To further understand what this means, we must explain how POTS Lines are delivered to the end user.
Role of ILEC and CLEC in POTS Lines
An Incumbent Local Exchange Carrier (ILEC) is a telecommunications company that provided local telephone services in a specific geographic area before the telecommunications industry’s deregulation. In the United States, the term is commonly used in the context of the Telecommunications Act of 1996, which aimed to promote competition in the telecommunications market. A real-life example of an ILEC is AT&T or Verizon.
Before the deregulation, many countries, including the United States, had a monopoly structure in which a single company, often a former government-owned entity, provided local telephone services. These companies became known as Incumbent Local Exchange Carriers.
New regulations were introduced to open up the telecommunications market to competition as part of the deregulation efforts. Competitive Local Exchange Carriers (CLECs), such as Windstream or Integra, were allowed to enter the market and offer services in competition with the ILECs. The goal was to encourage innovation, lower prices, and improve services by introducing competition.
Regulatory Changes for POTS Lines
However, in August of 2022, the requirement placed on these incumbent local exchange carriers (ILECs) that mandated them to provide POTS lines at competitive rates or service at wholesale price to competitive local exchange carriers (CLEC) was removed.
On October 27, 2023, the order released the ILECs from the remaining cost requirements associated with POTS lines.
While none of this will mean that service providers will immediately suspend service of POTS lines, it does signal the end of an era. The ILEC Verizon has already transitioned most of it’s customer base off of POTS lines and onto alternatives this year, and AT&T has declared it would take 50% of its copper network offline by 2025. NoJitter reports that some enterprises have already seen the price of a single POTS line increase to over $1,000, and new lines may cost as much as $1,300 per line.

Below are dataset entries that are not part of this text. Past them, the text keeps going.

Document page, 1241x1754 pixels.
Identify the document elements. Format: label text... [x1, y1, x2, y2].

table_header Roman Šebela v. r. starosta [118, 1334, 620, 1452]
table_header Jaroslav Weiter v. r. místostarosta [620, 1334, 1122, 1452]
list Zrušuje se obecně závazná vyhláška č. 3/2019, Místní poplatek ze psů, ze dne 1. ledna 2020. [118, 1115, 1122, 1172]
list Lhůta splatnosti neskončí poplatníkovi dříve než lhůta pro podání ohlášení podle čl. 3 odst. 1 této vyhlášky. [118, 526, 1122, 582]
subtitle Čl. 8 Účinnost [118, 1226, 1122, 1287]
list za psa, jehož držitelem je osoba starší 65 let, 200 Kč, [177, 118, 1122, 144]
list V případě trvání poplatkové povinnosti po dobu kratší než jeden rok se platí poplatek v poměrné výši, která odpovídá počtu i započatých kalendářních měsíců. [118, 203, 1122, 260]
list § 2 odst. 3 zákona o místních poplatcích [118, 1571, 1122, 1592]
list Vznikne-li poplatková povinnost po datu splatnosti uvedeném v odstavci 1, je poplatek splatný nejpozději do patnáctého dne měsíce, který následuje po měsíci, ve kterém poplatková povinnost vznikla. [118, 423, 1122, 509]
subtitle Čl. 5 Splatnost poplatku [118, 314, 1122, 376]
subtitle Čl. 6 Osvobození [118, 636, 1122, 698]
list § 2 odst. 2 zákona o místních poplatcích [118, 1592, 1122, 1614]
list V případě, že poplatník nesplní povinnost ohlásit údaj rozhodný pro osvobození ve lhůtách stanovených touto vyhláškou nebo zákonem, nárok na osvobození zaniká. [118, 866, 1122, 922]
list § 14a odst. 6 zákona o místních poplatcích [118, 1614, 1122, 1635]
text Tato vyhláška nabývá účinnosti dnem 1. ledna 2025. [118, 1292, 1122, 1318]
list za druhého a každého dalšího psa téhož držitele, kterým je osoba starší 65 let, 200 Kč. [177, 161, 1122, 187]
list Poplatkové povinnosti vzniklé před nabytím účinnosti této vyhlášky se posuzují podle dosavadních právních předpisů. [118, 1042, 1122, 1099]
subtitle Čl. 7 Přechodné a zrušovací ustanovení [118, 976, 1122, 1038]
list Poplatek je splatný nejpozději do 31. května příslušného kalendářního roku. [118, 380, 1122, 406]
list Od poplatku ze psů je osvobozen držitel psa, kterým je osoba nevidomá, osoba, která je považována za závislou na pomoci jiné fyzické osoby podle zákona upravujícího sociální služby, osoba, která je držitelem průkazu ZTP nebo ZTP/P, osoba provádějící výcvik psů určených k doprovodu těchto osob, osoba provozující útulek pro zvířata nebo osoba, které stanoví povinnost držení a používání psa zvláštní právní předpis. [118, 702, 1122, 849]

Moving Forward with POTS Lines in 2024
As we move forward into 2024, the landscape of telecommunications continues to evolve. The gradual phasing out of POTS lines underscores the industry’s ongoing transformation, emphasizing the importance of adapting to alternative technologies and communication solutions. For POTS lines in 2024, the era of traditional copper-based telephone services may be drawing to a close, but it opens doors to a future where advanced technologies and innovative solutions shape the way we connect and communicate.